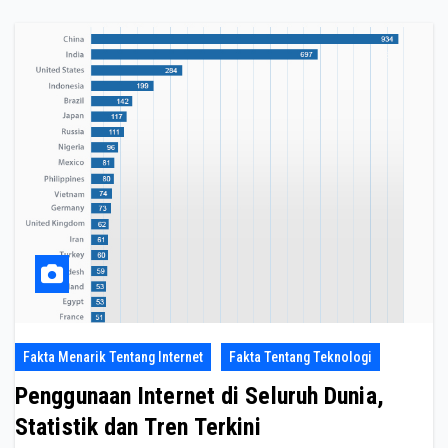
Fakta Menarik Tentang Internet
Fakta Tentang Teknologi
Penggunaan Internet di Seluruh Dunia,
Statistik dan Tren Terkini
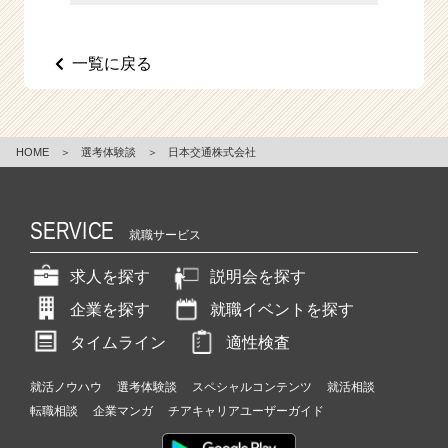
e
e
r
一覧に戻る
C
a
r
e
HOME
＞
選考体験談
＞
日本交通株式会社
e
r）
SERVICE
就職サービス
求人を探す
説明会を探す
企業を探す
就職イベントを探す
タイムライン
適性検査
就活ノウハウ
選考体験談
スペシャルコンテンツ
就活相談
転職相談
企業マンガ
チアキャリアユーザーガイド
__________
--- Task directions ---
Reproduce, line for line, all of the text in the records above, leaving out the pictures.

--- Solution for this exercise ---
Fakta Menarik Tentang Internet
Fakta Tentang Teknologi
Penggunaan Internet di Seluruh Dunia,
Statistik dan Tren Terkini
e
e
r
一覧に戻る
C
a
r
e
HOME
＞
選考体験談
＞
日本交通株式会社
e
r）
SERVICE
就職サービス
求人を探す
説明会を探す
企業を探す
就職イベントを探す
タイムライン
適性検査
就活ノウハウ
選考体験談
スペシャルコンテンツ
就活相談
転職相談
企業マンガ
チアキャリアユーザーガイド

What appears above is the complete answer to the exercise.